A group of elk. These creatures are majestic and stunning to see. The best time to see the most of them is as sunset begins to approach and at dusk. They get more active, and during the rut you will see different groups of them start to clash, with the bull elk charging each other and locking antlers, with the relentless and unmistakeable sounds of bugling and clashing antlers. It is truly exhilarating to experience.  
It is mesmerizing watching their graceful moves as they graze.
Our next stop takes us up to the Elk Country Visitor's Center, where they have a interpretive center museum covering the species of the region and the history of Pennsylvania's elk herd. We had a nice lunch of beef brisket and fries from the Benezette Hotel's food wagon, which has high quality and affordable food. 
Some elk were in the woods at the center.
Spectacular views like this one can be seen from the property at the Elk Country Visitor Center, which sits atop a hill. You do not always see elk at the center, but it is worth a stop to learn more about the species. On our first visit to the center, about 6 years ago, the fields surrounding the center were covered with a huge herd of elk. On this visit, we saw about 10 of them scattered about in the woods at the visitor center. Within a 10 mile radius or so, we easily saw hundreds of elk.  
Some early color
The maples approaching full color.
Brit took these shots on my camera at the visitor center. 
I love the detail on the tree in this shot.
This view was taken just beyond Winslow Hill at the Woodring Farm Area. This is property was recently made public for elk viewing and it offers an excellent little hike into elk grazing areas. Two young bulls were resting in the field, surely getting their energy up for their fighting later.

We did not see any elk at the Dent's Run Overlook on this visit, but the views alone are worth checking out.
A little further down the road
There were no elk at the Hick's Run Viewing area, but this view of the Sinnemehoning Creek Valley was more than worth a stop.

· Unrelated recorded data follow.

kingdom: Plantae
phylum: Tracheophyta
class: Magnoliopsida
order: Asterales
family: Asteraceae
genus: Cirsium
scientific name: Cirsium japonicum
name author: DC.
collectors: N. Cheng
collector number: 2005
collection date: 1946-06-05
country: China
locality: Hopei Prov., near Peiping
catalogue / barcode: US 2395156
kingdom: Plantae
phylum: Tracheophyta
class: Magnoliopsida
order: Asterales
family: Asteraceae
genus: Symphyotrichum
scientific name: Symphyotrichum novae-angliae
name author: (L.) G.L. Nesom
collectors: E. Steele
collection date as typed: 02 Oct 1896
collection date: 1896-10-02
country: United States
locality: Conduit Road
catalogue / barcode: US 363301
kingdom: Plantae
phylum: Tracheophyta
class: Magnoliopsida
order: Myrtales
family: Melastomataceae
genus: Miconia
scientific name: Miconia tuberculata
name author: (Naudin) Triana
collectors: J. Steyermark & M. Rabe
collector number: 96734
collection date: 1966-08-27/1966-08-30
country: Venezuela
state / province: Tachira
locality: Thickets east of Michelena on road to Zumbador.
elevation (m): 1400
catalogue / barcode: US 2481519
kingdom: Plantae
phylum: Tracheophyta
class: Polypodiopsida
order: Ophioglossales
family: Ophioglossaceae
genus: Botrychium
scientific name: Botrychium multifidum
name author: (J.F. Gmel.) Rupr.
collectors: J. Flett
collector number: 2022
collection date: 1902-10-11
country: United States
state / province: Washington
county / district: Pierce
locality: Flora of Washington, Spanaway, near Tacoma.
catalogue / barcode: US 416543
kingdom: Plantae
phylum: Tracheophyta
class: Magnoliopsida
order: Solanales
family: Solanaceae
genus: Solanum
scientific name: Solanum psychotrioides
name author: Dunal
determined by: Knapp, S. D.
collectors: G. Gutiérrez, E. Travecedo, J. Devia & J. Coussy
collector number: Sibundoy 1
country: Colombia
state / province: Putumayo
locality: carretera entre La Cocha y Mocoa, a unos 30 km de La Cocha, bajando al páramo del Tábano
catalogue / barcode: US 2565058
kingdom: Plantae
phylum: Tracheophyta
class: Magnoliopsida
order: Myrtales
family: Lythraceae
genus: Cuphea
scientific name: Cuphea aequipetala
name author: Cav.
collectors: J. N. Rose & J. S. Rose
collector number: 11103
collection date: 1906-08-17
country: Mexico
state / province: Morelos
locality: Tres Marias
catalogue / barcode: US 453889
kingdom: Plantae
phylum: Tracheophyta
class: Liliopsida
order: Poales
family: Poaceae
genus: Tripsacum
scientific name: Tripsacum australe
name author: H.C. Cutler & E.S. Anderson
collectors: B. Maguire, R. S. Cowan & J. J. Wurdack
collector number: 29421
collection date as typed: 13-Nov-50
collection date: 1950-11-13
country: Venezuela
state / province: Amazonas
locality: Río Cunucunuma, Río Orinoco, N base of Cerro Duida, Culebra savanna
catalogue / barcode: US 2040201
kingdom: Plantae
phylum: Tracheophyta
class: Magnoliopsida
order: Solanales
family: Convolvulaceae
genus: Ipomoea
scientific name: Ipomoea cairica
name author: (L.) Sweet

Now we head to the other side of the creek from Benezette. In recent years they have added new areas for elk viewing, and this year they added a new parking area that is not intrusive and allows for more access. We saw at least 50 or more elk in this spot on this particular trip. This was also the most fruitful spot on our last few visits, including on our last visit in the winter, and our last fall visit. 
A bull in the middle of a bugle call.
Several elk relaxing and eating.
While the bulls bugle and prepare to fight other approaching bulls.
As I look at these photos, I am reminded of the plethora of sounds and the feeling of dew settling and crisp autumn air. 
Two groups of elk meeting up. The approaching elk were in the midst of running.
The only two elk that were aggressive at this point were these two bulls, which were locking antlers.
Hmmmm...What will happen next?
More bulls locking antlers. 
And a closing view at sunset of the Bennett Branch of the Sinnemahoning Creek. There is something truly magical about this region and we highly recommend checking it out. The best time to see elk is in the hours approaching sunset, and into dusk.